## EXCERPT TO READ
Start of Block
Benefits of sanding between coats of stains
If you are wondering whether the cost and effort required for sanding between your coatings are worth it, read the benefits below:
- By sanding coatings of stain, the chances of splinters occurring is reduced. It isn’t unusual to see splinters emerge when the protective finish coating wears off from the floorboards. Hence, sanding is indirectly a form of protection.
- Sanding helps get rid of dust and bubbles that could have been trapped in the lower coats. By removing the specks of dust, it makes your work neater, smoother, and more appealing.
- Although brush marks depend on the Polyurethane products used, sanding can help get rid of them if they emerge. Simply sand over the brush marks lightly, then reapply the final coating.
FAQs for Sanding Between Coats of Stain
What kind of sander should I use for larger pieces?
End of Block
## RECORDED INFORMATION
Start of Block
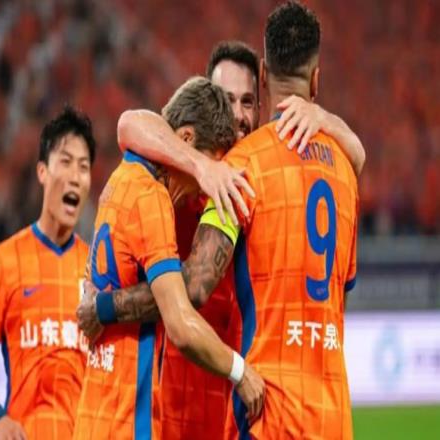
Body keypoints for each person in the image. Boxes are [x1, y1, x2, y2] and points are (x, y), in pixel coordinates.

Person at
End of Block
## TASKS
• A. From the text on sanding between coats of stain, name everything that sanding is said to help get rid of.
• B. Extend the text on sanding between coats of stain by picking up right after its last line.
The listing plays no part in this exercise.

## ANSWERS FOR EACH ITEM
• A. Dust, bubbles, and brush marks

• B.
Use a belt sander starting with 80 to 100 grit sandpaper; then, switch to 150-grit to get rid of any leftover finish and smooth out the surface.
Is it advisable to test out the color before painting?
Yes. testing your color helps determine whether the furniture hue will blend nicely with your room. So check it out to ensure you are getting the desired hue.
Why do I need a tack cloth while sanding?
Having tack cloth close is useful for removing dust. Simply cut the cloth into a small piece and run it over your woodwork to collect the dust.